Some of the paths my brain has gone down…
– persist the info – using some type of encryption, temporarily write the info into a file and then read that file from the second process. I dno’t like this because I come up with way too many what-ifs.
– pass the info as args within the startprocessinfoclass. No way. Too easy for someone to then start up the 2nd app on their own without credentials.
– pass the login and password as args and then force the new app to quickly re-authenticate the user. No – I have no clue how secure or inaccessible the command line args are.
– get a securitycontexttoken within the first app (that is already doing wse2) and pass it to the 2nd app. Hmmmm… that could work – although since my client won’t have x509 certs on the server (don’t ask, please!) this won’t be as easy as I would like.
However, I think that this last thing is going to be my best chance. Hooray WSE2.
Now to figure out how to accomplish this. Oh – it is never ending…
Deploying a policy enabled client of a wse2 web service
When you create a policy in an WSE2 enabled client app in Visual Studio using the WSE Settings tool, your policycache.config file will likely be in the root directory of the application development folder because that is the default setting and I know everyone loves to just use those defaults.

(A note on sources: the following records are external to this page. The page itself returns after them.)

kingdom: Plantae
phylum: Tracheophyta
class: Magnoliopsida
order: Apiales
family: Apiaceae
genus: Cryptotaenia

Your app.config file will point to
<microsoft.web.services2><diagnostics />
<policy>
<cache name=”../../policyCache.config” />
</policy>
</microsoft.web.services2>
So you need to remember when you deploy your application, especially if you are testing and possibly deploying manually, that the policyCache config is not in the bin folder AND that you will probably need to modify that location setting in the app.config based on the final relationship between your exe and that file.
Just a little thing…but it had me scratching my head for a few minutes.
Driver’s Licenses as Security Tokens – Great analogy
Here is a great analogy that is going to be very useful in helping people grok security tokens written by Steve Maine. I think it is immimently important for people to understand these building blocks that are being used in web service security, whether they go with WSE or not. Anything that can make folks go “ooooooooooh! NOW I get it” is so valuable.